- **WORK INSTRUCTIONS**: Below is some data. Retype exactly the lines starting at the one with "camera: 10 degrees left, 10 degrees down" and ending at the one with "(480, 329) = (482, 293): none -> brown mug".

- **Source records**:

§ §

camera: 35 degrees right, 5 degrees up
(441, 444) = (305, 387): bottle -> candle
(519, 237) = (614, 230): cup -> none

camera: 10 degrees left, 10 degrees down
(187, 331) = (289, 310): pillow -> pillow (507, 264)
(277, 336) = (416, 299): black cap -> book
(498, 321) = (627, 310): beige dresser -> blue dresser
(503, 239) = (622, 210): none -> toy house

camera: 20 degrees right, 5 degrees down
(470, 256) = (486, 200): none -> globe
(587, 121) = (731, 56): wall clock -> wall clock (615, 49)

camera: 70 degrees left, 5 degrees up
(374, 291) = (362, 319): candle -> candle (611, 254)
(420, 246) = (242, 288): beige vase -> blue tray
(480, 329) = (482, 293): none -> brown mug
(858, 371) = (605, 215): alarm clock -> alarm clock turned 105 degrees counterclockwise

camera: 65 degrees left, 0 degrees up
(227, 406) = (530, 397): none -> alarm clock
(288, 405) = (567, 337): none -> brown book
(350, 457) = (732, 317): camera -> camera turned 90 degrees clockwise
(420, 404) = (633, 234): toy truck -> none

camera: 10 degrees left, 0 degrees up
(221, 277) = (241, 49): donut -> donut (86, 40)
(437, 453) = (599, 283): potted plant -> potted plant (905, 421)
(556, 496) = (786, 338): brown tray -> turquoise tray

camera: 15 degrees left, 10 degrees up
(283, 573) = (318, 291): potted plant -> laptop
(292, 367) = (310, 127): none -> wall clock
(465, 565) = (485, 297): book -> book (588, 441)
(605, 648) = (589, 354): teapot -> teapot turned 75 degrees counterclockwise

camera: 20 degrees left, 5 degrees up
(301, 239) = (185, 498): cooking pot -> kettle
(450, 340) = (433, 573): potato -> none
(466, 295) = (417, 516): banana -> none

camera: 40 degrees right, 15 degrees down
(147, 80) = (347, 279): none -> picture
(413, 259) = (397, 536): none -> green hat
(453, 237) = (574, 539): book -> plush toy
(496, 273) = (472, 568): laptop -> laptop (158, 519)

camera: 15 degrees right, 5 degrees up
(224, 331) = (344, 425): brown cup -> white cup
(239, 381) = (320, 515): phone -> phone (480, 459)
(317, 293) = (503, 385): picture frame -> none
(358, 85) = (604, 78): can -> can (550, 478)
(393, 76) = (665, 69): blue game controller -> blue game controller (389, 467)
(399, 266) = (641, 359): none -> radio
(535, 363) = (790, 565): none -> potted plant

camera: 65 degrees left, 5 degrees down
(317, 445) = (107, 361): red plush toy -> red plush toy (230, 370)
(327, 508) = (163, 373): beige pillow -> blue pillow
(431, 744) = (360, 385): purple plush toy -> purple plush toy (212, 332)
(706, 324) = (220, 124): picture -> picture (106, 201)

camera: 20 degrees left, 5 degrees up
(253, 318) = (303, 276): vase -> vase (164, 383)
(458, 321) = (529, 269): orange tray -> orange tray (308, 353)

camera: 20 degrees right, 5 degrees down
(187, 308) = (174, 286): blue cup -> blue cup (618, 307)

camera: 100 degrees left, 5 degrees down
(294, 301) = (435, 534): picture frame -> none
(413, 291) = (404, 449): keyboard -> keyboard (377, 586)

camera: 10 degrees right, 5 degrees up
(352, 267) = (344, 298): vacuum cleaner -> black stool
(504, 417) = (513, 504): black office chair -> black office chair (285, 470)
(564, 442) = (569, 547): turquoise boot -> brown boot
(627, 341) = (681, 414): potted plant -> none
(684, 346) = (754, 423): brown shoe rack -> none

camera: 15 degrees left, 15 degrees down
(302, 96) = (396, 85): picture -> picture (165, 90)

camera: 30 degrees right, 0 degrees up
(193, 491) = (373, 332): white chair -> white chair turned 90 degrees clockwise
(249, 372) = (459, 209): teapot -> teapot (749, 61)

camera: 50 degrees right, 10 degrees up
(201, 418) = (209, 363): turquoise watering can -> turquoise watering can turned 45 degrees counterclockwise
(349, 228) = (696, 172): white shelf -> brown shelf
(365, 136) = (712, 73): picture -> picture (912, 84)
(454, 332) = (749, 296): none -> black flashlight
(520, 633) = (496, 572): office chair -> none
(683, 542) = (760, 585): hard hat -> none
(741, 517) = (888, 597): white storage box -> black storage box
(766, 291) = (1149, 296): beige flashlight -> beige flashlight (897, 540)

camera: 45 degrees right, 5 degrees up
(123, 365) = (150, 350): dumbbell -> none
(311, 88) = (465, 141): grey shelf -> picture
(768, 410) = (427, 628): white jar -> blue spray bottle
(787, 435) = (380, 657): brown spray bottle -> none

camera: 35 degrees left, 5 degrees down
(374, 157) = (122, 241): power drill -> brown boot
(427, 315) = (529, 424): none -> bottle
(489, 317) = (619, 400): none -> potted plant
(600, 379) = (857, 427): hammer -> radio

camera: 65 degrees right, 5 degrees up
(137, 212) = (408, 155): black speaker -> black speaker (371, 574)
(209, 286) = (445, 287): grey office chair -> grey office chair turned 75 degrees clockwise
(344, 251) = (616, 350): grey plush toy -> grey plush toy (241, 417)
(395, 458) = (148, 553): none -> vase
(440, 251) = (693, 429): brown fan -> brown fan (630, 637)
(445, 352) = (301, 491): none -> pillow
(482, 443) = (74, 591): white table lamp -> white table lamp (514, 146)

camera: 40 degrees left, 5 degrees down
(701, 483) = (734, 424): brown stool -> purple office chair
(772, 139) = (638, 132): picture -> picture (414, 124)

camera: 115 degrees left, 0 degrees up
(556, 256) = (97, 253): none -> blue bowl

§ §

- **SOLUTION TO THIS TASK**:
camera: 10 degrees left, 10 degrees down
(187, 331) = (289, 310): pillow -> pillow (507, 264)
(277, 336) = (416, 299): black cap -> book
(498, 321) = (627, 310): beige dresser -> blue dresser
(503, 239) = (622, 210): none -> toy house

camera: 20 degrees right, 5 degrees down
(470, 256) = (486, 200): none -> globe
(587, 121) = (731, 56): wall clock -> wall clock (615, 49)

camera: 70 degrees left, 5 degrees up
(374, 291) = (362, 319): candle -> candle (611, 254)
(420, 246) = (242, 288): beige vase -> blue tray
(480, 329) = (482, 293): none -> brown mug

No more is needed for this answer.